═══ Page excerpt

It was fun for me to recently share about a time I thought God might send us somewhere I didn't...really... (no REALLY)... DID NOT want to go.
It was a few years ago, and Mark was working on submitting his resume within his company for a transfer. He had put in for a few jobs within the plant he worked in (because, that's what he IS, a Missionary in a chicken plant), but the doors were closed firmly, and he realized that he was going to have to look outside our area. Not ideal, but doable. God moves us, and we're cool with that.
But the night he told me he "may have accidentally applied for a job in North Dakota" - my heart sunk. It hit bottom HARD. I was ashamed of my reluctance to go so far... COLD. (yes, you read that right... so far COLD. COLD = North.... and that was as far COLD as we could get within the company!)
As quickly as my shame caught me off guard, I heard the Lord speak CLEARLY to my heart.
"You would GO to China for me, but you wouldn't GO to North Dakota?"
He saw my willingness to GO had some provisions. Not a good thing to have when it comes to obedience. You don't get to say where you're willing to have Him move you to...? Oh. duh.

══════
═══ Provided information

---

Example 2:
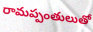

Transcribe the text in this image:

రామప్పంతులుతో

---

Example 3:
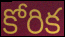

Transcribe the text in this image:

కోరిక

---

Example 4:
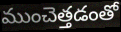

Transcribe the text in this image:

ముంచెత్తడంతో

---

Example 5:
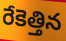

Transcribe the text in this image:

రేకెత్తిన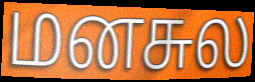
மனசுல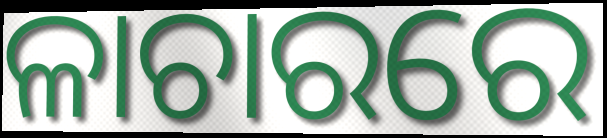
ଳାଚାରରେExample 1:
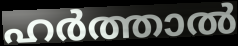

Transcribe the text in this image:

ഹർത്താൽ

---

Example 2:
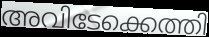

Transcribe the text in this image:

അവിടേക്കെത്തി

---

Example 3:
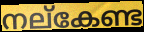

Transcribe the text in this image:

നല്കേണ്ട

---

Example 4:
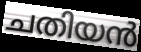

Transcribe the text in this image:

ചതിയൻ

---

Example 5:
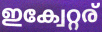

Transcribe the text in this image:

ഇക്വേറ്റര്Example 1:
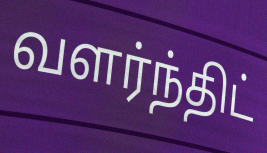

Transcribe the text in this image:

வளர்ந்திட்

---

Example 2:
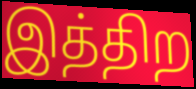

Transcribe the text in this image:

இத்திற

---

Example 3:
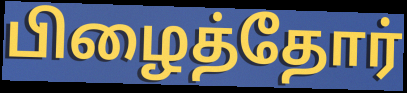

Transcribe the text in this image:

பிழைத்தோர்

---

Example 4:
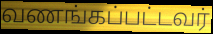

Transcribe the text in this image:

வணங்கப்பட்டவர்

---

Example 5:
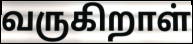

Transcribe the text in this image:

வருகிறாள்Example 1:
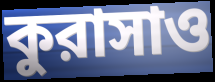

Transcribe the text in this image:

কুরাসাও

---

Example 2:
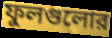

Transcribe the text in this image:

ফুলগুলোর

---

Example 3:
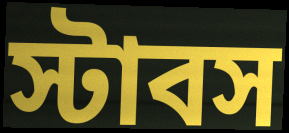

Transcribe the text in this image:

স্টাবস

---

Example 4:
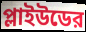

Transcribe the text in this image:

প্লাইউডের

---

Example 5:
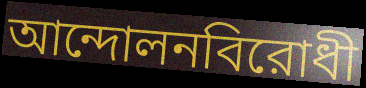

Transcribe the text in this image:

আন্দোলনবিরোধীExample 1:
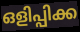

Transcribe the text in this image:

══════

- [List of tasks]:
A. Change "provisions" to "conditions" in the post about the possible move to North Dakota, and give that post between "He saw my willingness" and "to...? Oh. duh.", inclusive.
B. Answer these about the post about the possible move to North Dakota:
(i) What kind of workplace did Mark work in?
(ii) In which state did Mark apply for a job?
(iii) Which country does the Lord's question say the writer would go to?
C. Resume the post about the possible move to North Dakota after its final line.
The entries have no role in any of this.

- [Answers for this exercise]:
A.
He saw my willingness to GO had some conditions. Not a good thing to have when it comes to obedience. You don't get to say where you're willing to have Him move you to...? Oh. duh.

B.
(i) A chicken plant.
(ii) North Dakota.
(iii) China.

C.
At this point, I'm fairly certain I was hiding my face in shame... it was so hard for me to admit to my selfishness and immaturity and disobedient heart. Again.
Deep sigh. Humility at the reality of my hard, sinful, heart.
"Yes. Lord. Here am I... send me ... even to North Dakota... if that's YOUR will."
I'm sure I meant it, but for good measure He reminded me of other times I was not willing to GO where He wanted me to GO.
Times I wasn't willing to serve where He asked me to serve.
Jobs He wanted me to take, that I didn't apply for.
Opportunities He opened doors for me to share, where I didn't lift my eyes to meet theirs, or open my mouth to speak Truth, or be Light.
People He wanted me to visit, clothe, feed... that I ignored.
I'm hoping my heart stays in check, and that I'm sensitive to His leading WHEREVER He wants to send me. I pray that I'll have enthusiasm, and joy, and peace, as He continues to lead me.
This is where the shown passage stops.